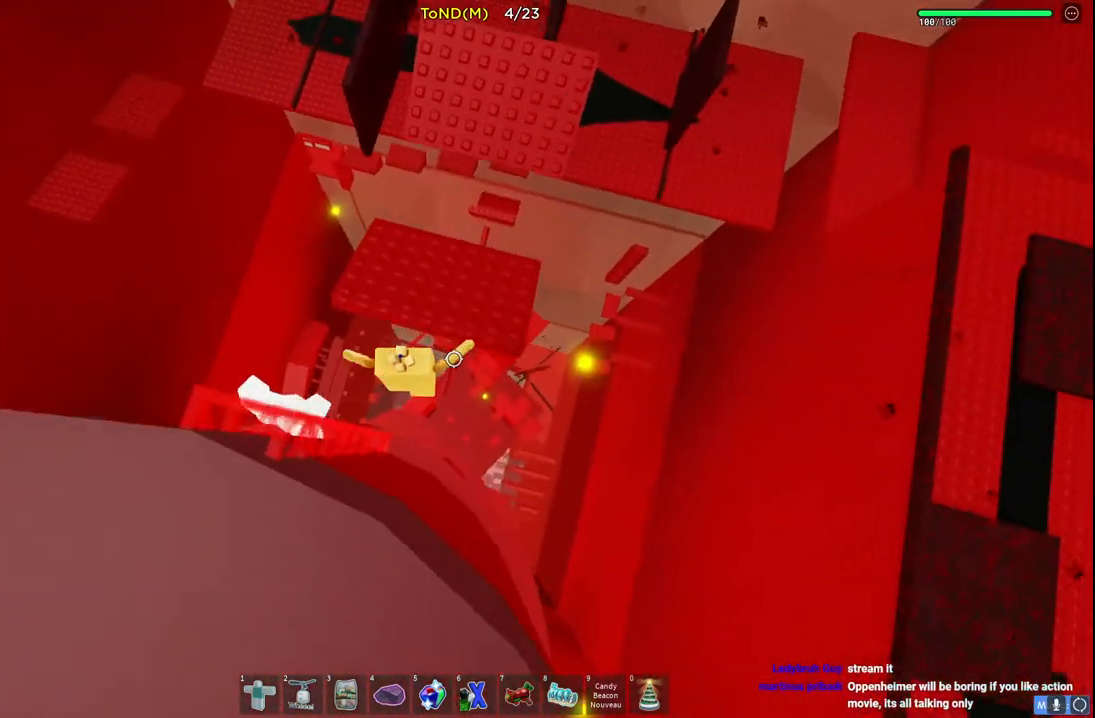
{"keys": ["space", "w"], "events": [[50, "d", "up"], [67, "space", "up"], [383, "space", "down"]]}
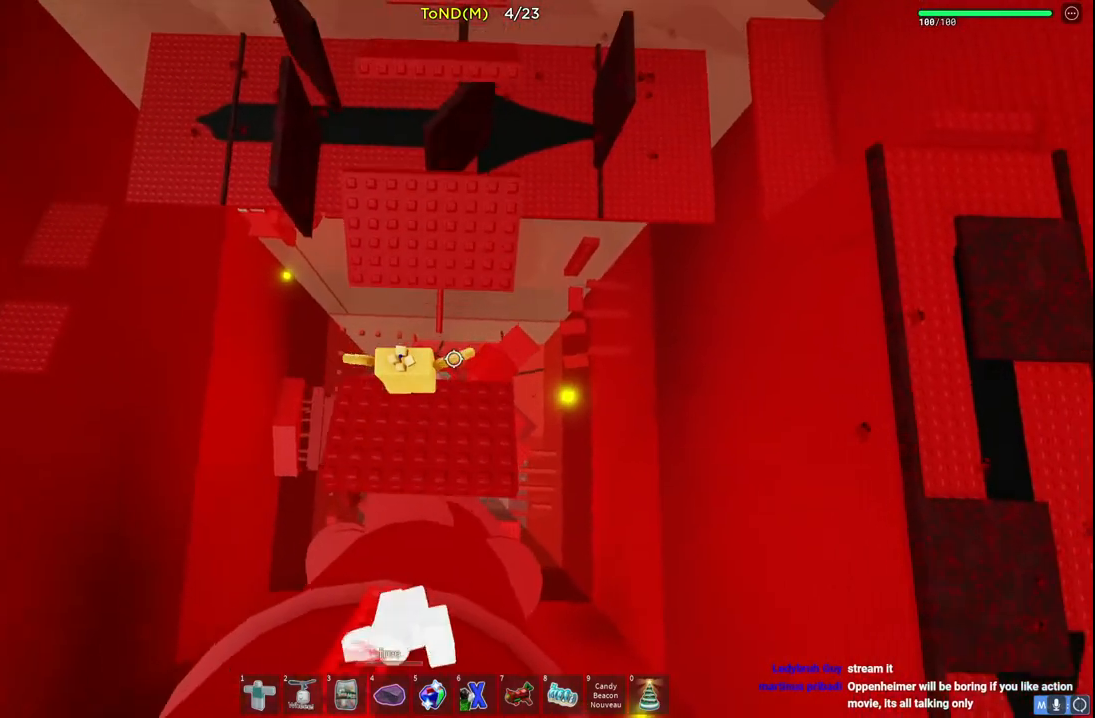
{"keys": ["w"], "events": [[133, "space", "up"]]}
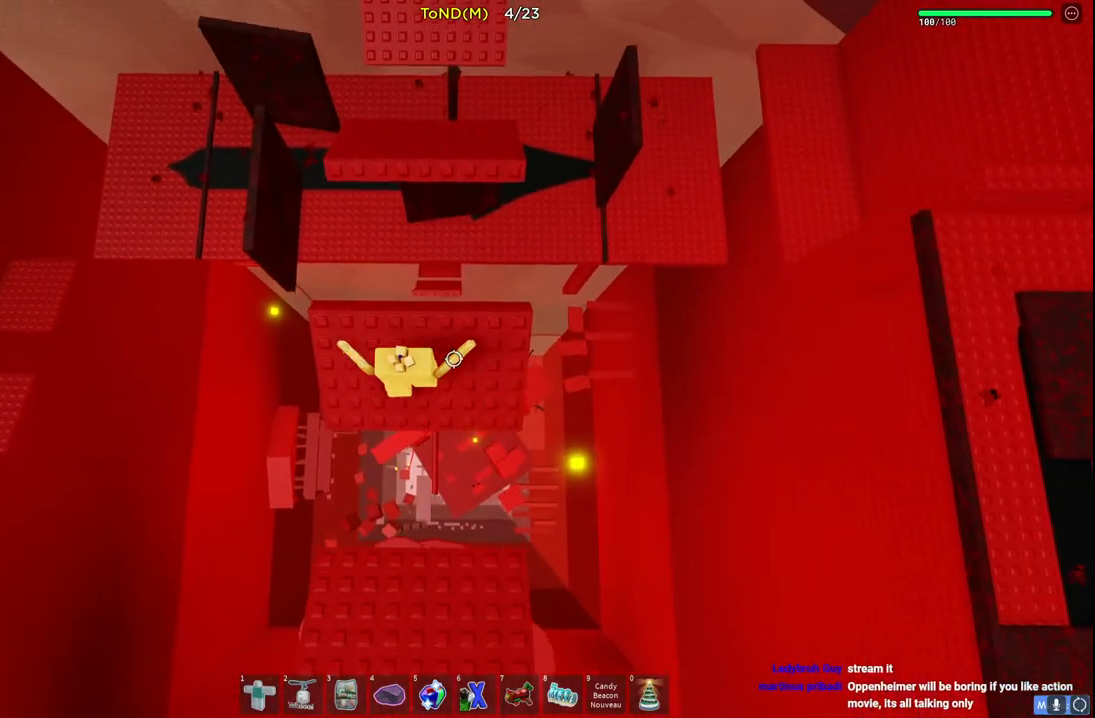
{"keys": ["w"], "events": [[117, "space", "down"], [317, "space", "up"]]}
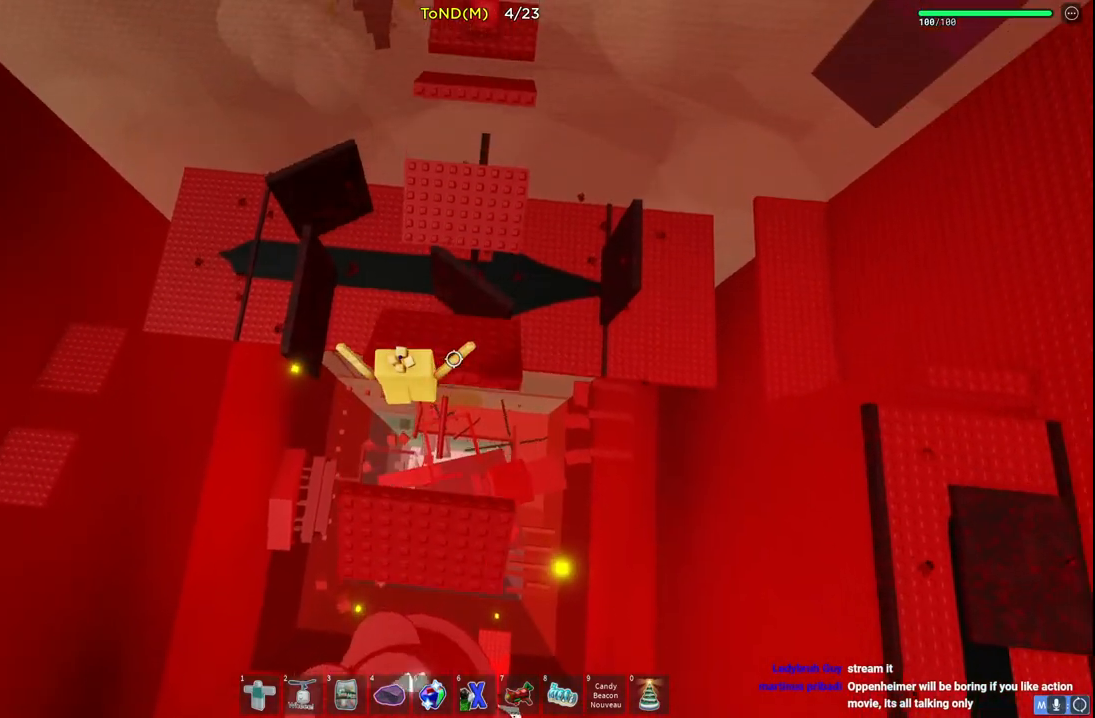
{"keys": ["space", "w"], "events": [[333, "space", "down"]]}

════

WORK TASK: Which of the lines above include the string "down"? Pick them out and copy them.

EXERCISE RESPONSE:
{"keys": ["space", "w"], "events": [[50, "d", "up"], [67, "space", "up"], [383, "space", "down"]]}
{"keys": ["w"], "events": [[117, "space", "down"], [317, "space", "up"]]}
{"keys": ["space", "w"], "events": [[333, "space", "down"]]}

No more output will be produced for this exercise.